The follow-ups, briefly
FlashAttention-2 (2023) reorganized the parallelism (different work partitioning across thread blocks, fewer non-matmul operations) and roughly doubled throughput on Ampere-class GPUs. FlashAttention-3 (2024) targets Hopper (H100) specifically — exploiting TMA, warp-specialized async pipelines, and FP8 / BF16 with block-quantized FP8 — and reports lifting H100 attention utilization from roughly 35% (FA-2) to ~85% in BF16 (~1.3 PFLOPs) in the NeurIPS 2024 paper; the July 2024 preprint reported ~75% / FP16, so the exact headline number depends on which version you read. My read, not consensus: each follow-up is a constant-factor win that gets harder to find as the easy bandwidth wins have already been taken.
Famous related terms
- Why attention is quadratic —
attention cost ∝ N² · d. The constraint FlashAttention works around, not the one it removes. Useful background for understanding what didn’t change. - Memory bandwidth —
memory bandwidth = the actual bottleneck for most LLM operations, not FLOPs. The general principle FlashAttention is one famous instance of. - Tiling / blocking —
tiling = split a big matrix op into small blocks that fit in fast cache + reuse each block while it's hot. The cornerstone trick for memory-bound numerical kernels since long before deep learning. - Online softmax —
online softmax = streaming softmax + a running max and a running sum that get rescaled as new blocks arrive. The piece that lets softmax be tiled exactly. Predates FlashAttention; Milakov & Gimelshein 2018. - Kernel fusion —
kernel fusion = collapse multiple GPU ops into one kernel + keep intermediates in registers/SRAM. The reason all of attention can stay on-chip in one pass. - Recomputation (gradient checkpointing) —
recomputation = trade FLOPs for memory by recomputing activations in the backward pass instead of storing them. How FlashAttention’s backward pass keeps memory linear in N. - KV cache —
KV cache = past tokens' K and V tensors stored across decode steps. Orthogonal to FlashAttention but related: KV cache addresses decode, FlashAttention addresses prefill and training.
Going deeper
- Dao, Fu, Ermon, Rudra, Ré, FlashAttention: Fast and Memory-Efficient Exact Attention with IO-Awareness (NeurIPS 2022) — the canonical paper. The introduction’s framing of attention as IO-bound is more important than any specific number in the rest of the paper.

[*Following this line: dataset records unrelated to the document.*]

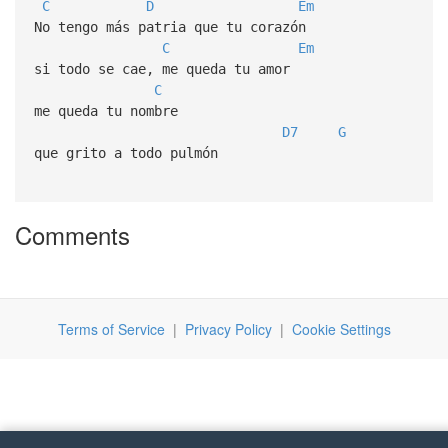
C
D
Em
No tengo más patria que tu corazón
C
Em
si todo se cae, me queda tu amor
C
me queda tu nombre
D7
G
que grito a todo pulmón
Comments
Terms of Service
|
Privacy Policy
|
Cookie Settings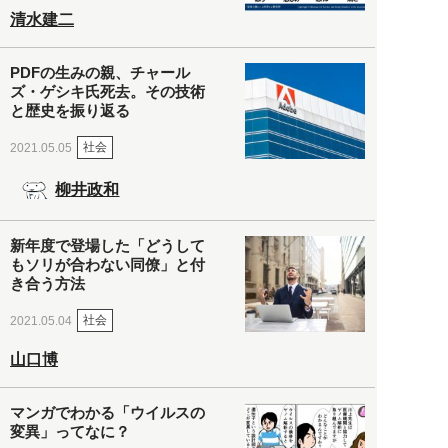
清水建二
PDFの生みの親、チャール
ズ・ゲシキ氏死去。その技術
と歴史を振り返る
社会
2021.05.05
柳井政和
新年度で登場した「どうして
もソリが合わない同僚」と付
き合う方法
社会
2021.05.04
山口博
マンガでわかる「ウイルスの
変異」ってなに？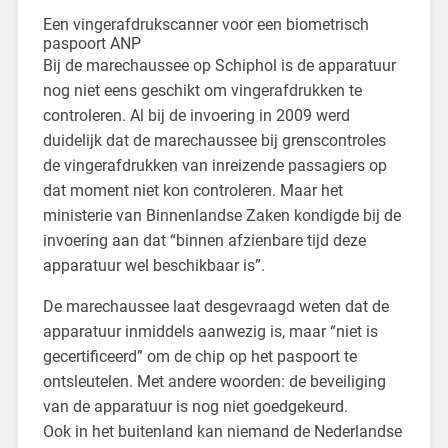
Een vingerafdrukscanner voor een biometrisch
paspoort
ANP
Bij de marechaussee op Schiphol is de apparatuur
nog niet eens geschikt om vingerafdrukken te
controleren. Al bij de invoering in 2009 werd
duidelijk dat de marechaussee bij grenscontroles
de vingerafdrukken van inreizende passagiers op
dat moment niet kon controleren. Maar het
ministerie van Binnenlandse Zaken kondigde bij de
invoering aan dat “binnen afzienbare tijd deze
apparatuur wel beschikbaar is”.
De marechaussee laat desgevraagd weten dat de
apparatuur inmiddels aanwezig is, maar “niet is
gecertificeerd” om de chip op het paspoort te
ontsleutelen. Met andere woorden: de beveiliging
van de apparatuur is nog niet goedgekeurd.
Ook in het buitenland kan niemand de Nederlandse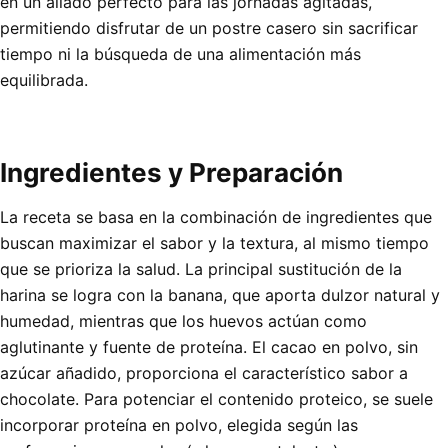
en un aliado perfecto para las jornadas agitadas,
permitiendo disfrutar de un postre casero sin sacrificar
tiempo ni la búsqueda de una alimentación más
equilibrada.
Ingredientes y Preparación
La receta se basa en la combinación de ingredientes que
buscan maximizar el sabor y la textura, al mismo tiempo
que se prioriza la salud. La principal sustitución de la
harina se logra con la banana, que aporta dulzor natural y
humedad, mientras que los huevos actúan como
aglutinante y fuente de proteína. El cacao en polvo, sin
azúcar añadido, proporciona el característico sabor a
chocolate. Para potenciar el contenido proteico, se suele
incorporar proteína en polvo, elegida según las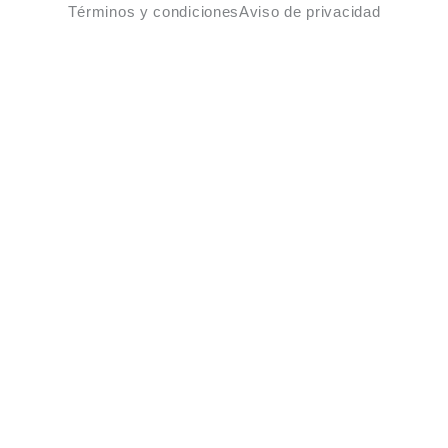
Términos y condiciones
Aviso de privacidad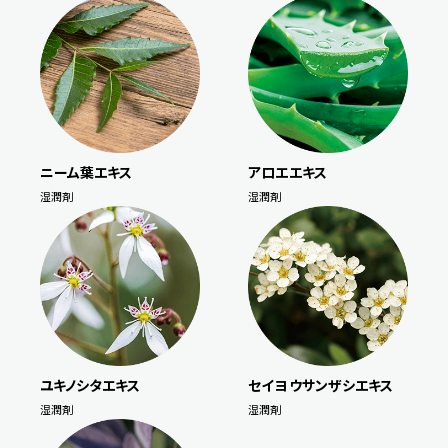
ニーム葉エキス
アロエエキス
湿潤剤
湿潤剤
ユキノシタエキス
セイヨウサンザシエキス
湿潤剤
湿潤剤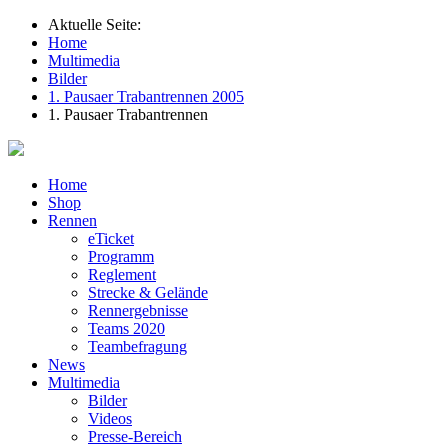
Aktuelle Seite:
Home
Multimedia
Bilder
1. Pausaer Trabantrennen 2005
1. Pausaer Trabantrennen
Home
Shop
Rennen
eTicket
Programm
Reglement
Strecke & Gelände
Rennergebnisse
Teams 2020
Teambefragung
News
Multimedia
Bilder
Videos
Presse-Bereich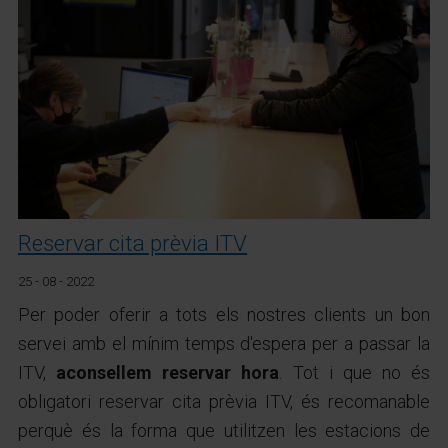
Reservar cita prèvia ITV
25 - 08 - 2022
Per poder oferir a tots els nostres clients un bon
servei amb el mínim temps d'espera per a passar la
ITV,
aconsellem reservar hora
. Tot i que no és
obligatori reservar cita prèvia ITV, és recomanable
perquè és la forma que utilitzen les estacions de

- Dao, FlashAttention-2: Faster Attention with Better Parallelism and Work Partitioning (2023) — reorganized parallelism, big constant-factor win on Ampere.
- Shah, Bikshandi, Zhang, Thakkar, Ramani, Dao, FlashAttention-3: Fast and Accurate Attention with Asynchrony and Low-precision (NeurIPS 2024) — Hopper-specific (TMA, warp specialization, FP8).
- Milakov & Gimelshein, Online normalizer calculation for softmax (2018) — the prior art for the streaming softmax trick.
Dao-AILab/flash-attention— the reference CUDA implementation, used directly or via wrappers by most major training stacks.